Underestimation of the number of disease introductions that would occur from travel between major western and eastern populations centers (e.g., Los Angeles and New York) may result in models that underestimate the speed with which the a disease will cross the country. Similarly, the overestimation of the number of locations from which people travel to less busy airports may lead to models where diseases will more rapidly reach locations that might remain protected for a longer period of time. However, for most routes, the size of these effects are relatively small, and the former problem may be correctable by a hybrid model, where frequently traveled routes are treated independently (amplified).
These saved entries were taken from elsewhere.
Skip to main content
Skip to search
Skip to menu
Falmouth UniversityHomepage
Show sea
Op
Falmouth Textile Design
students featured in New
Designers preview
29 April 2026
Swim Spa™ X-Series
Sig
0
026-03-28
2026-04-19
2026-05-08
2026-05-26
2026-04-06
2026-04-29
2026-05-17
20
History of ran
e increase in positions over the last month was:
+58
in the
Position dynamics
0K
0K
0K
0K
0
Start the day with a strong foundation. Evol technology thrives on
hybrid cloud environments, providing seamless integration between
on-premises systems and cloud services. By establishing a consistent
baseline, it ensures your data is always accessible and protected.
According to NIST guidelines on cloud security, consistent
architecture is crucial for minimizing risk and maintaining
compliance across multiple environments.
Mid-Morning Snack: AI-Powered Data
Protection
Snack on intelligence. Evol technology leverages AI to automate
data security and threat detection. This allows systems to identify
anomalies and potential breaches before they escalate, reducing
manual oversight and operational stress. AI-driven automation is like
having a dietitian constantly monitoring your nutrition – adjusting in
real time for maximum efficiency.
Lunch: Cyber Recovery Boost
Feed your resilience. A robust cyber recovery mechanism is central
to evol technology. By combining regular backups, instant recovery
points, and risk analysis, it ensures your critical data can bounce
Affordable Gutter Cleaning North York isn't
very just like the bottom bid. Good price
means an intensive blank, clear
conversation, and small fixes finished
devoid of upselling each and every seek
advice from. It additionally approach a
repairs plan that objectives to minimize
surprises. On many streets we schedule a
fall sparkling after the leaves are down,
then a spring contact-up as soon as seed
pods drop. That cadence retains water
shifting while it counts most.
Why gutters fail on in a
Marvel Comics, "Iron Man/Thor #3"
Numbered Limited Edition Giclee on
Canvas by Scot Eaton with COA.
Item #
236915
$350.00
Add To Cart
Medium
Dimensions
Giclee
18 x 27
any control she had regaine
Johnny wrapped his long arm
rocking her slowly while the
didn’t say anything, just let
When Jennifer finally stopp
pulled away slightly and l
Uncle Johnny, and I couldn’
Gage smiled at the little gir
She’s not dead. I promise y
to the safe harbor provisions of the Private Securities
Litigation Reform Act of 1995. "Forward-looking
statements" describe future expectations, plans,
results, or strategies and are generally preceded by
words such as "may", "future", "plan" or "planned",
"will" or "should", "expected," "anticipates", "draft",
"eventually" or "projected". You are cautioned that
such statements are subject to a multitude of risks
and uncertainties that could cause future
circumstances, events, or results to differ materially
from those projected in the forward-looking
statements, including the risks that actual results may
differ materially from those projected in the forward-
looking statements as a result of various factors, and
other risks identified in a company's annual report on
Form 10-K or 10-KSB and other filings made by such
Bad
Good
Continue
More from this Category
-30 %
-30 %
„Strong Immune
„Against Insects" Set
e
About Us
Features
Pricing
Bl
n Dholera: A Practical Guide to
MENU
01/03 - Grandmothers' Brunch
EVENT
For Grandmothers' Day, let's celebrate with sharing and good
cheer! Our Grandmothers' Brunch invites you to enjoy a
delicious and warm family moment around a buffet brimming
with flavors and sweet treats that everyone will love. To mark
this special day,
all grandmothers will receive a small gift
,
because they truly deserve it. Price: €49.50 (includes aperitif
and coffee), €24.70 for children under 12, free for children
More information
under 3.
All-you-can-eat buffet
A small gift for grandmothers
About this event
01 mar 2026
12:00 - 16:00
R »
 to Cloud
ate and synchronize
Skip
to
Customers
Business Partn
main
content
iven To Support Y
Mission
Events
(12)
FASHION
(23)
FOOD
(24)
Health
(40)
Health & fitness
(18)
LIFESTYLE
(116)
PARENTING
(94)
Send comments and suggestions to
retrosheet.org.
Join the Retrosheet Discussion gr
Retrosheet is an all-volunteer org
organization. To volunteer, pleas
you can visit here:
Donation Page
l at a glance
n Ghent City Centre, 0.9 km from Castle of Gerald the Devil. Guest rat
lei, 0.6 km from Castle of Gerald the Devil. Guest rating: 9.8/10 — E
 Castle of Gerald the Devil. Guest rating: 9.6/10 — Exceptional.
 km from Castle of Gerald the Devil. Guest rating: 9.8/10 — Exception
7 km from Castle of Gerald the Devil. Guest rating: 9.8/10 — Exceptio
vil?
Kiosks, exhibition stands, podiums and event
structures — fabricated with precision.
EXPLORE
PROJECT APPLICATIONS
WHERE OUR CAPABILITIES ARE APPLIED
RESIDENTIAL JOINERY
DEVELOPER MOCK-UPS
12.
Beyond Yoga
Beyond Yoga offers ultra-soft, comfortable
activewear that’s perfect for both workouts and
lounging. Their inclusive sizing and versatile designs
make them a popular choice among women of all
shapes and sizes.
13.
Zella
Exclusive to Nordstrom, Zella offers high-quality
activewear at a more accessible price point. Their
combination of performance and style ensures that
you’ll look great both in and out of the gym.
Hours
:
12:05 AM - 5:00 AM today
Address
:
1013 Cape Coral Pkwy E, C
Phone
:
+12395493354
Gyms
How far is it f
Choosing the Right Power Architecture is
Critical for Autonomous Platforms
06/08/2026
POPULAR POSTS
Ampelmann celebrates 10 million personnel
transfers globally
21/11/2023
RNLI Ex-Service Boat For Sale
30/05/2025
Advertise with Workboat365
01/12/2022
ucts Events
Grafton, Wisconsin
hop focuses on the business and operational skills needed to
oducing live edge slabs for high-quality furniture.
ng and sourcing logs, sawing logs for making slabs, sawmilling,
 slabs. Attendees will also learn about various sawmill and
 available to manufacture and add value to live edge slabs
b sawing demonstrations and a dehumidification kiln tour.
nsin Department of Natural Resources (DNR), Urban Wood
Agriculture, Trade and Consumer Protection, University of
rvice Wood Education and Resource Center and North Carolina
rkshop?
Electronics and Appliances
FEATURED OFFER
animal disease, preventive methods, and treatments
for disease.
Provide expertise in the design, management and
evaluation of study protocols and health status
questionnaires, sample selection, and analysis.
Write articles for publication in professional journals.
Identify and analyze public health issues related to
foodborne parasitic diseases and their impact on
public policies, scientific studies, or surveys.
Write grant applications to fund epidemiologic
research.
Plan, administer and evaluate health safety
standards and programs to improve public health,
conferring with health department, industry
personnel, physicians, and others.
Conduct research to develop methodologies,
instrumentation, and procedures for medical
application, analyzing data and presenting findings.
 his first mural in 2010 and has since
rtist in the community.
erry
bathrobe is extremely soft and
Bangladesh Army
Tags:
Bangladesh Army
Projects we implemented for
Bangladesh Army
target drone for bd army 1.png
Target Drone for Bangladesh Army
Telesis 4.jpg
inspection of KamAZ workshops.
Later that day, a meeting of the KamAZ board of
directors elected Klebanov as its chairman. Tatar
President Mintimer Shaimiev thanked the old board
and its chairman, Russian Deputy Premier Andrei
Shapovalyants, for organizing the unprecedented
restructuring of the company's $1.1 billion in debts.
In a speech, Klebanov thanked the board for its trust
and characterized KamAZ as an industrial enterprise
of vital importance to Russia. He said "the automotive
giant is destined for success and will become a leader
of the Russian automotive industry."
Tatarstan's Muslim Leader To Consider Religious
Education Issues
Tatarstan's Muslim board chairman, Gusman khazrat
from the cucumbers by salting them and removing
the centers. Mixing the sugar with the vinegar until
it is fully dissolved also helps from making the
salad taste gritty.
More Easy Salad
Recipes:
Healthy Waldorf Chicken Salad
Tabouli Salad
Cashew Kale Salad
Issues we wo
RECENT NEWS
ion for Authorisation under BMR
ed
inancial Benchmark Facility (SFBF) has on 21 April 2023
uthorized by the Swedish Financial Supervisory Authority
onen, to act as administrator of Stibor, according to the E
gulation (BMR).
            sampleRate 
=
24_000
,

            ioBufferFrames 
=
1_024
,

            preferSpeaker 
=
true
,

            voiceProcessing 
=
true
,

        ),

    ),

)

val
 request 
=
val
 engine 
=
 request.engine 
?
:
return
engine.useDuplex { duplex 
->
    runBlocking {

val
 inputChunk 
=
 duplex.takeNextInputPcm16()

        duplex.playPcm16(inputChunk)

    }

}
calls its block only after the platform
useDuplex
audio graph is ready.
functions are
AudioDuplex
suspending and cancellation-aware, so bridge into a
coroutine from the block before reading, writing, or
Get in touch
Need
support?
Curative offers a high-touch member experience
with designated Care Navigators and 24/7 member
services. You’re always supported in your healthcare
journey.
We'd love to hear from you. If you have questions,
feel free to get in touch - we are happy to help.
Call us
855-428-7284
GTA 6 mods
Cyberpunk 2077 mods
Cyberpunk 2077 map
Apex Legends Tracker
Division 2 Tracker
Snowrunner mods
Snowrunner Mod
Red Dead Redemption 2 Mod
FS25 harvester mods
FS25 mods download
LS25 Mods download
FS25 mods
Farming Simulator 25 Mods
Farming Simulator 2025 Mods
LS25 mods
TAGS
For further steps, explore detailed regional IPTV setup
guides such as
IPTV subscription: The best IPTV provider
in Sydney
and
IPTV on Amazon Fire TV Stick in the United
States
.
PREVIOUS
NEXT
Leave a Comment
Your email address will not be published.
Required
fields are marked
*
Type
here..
Computationally a pipe model offers an enormous advantage as it captures disease transmission by air travel with a 2N edged graph, compared with the pipe model that requires 2N^{2} edges.

The point to point model of air travel also has important short comings. In addition to the computational cost of a 2N^{2} algorithm, a model based on point to point data fails to capture the real mixing that takes place between passengers in the air travel system. A passenger traveling between two major hubs may come in contact with a passenger traveling between two minor locations (possibly through a major hub). This interaction is captured by the pipe model (or a gravity model) but not by a point to point algorithm. Because of it's ability computational efficiency, natural mixing characteristics, and good approximation of the point to point probabilities, we chose to implement the pipe model for air transportation within STEM. STEMs architecture also supports the creation of alternative air travel plugins.

## Structure of the air transportation property files

As with other open data, the air transportation model plugin is built automatically by running the "ant" script. Instructions (for developers) for rebuilding this plugin may be found on the page STEM Eclipse Setup. Please see the subsection with instruction on how to Build the STEM Denominator Data. The ant script processes the human readable (and human editable) property files. For air travel these properties files are located in the following folder:

org.eclipse.stem.internal.data.geography.infrastructure.transportation/resources/data/relationship/airtransport2006

within this folder are files containing the data needed to construct a pipe transportation model for air travel. The files have names like:

USA_1_USA_2.properties and USA_0_USA_1.properties

The files contain arrival and departure rates based on annual air travel (1996) for 100% of commercial U.S. airports and approximately 80% of commercial airports world wide. The time period for the specified rate is also a parameter in the file and is standardized based on (one day = 8640000ms). The format for the each record is:

# Enclosing Node Key, Node Key, Arrival Rate (individuals per RATE_TIME_PERIOD), Departure Rate(Individuals per RATE_TIME_PERIOD), Base Node Population. For example: # US-AK-02013 = Aleutians East Borough 1 = US-AK, US-AK-02013, 22, 22, 2697 # US-AK-02016 = Aleutians West 2 = US-AK, US-AK-02016, 40, 40, 5465 ... # US-NY-36081 = Queens County 286 = US-NY, US-NY-36081, 46572, 46572, 2229379 ...

The arrival and departure rates are equal so the people are not accumulating in the air (and the air travel system is not emptying out). In principal, a runtime modifier can change any of these steady state predefined rates. The rates are determined for the annual (2006) passenger traffic through airports within each county (admin 2 region). The air travel node represents the SUM of airports in a county so, for example, Queens County NY is linked to an air travel node representing traffic though both JFK and LGA airports. The rate is the daily rate (annual rate/365 days). For admin 2 files the Base Node Population is the human population of hte region.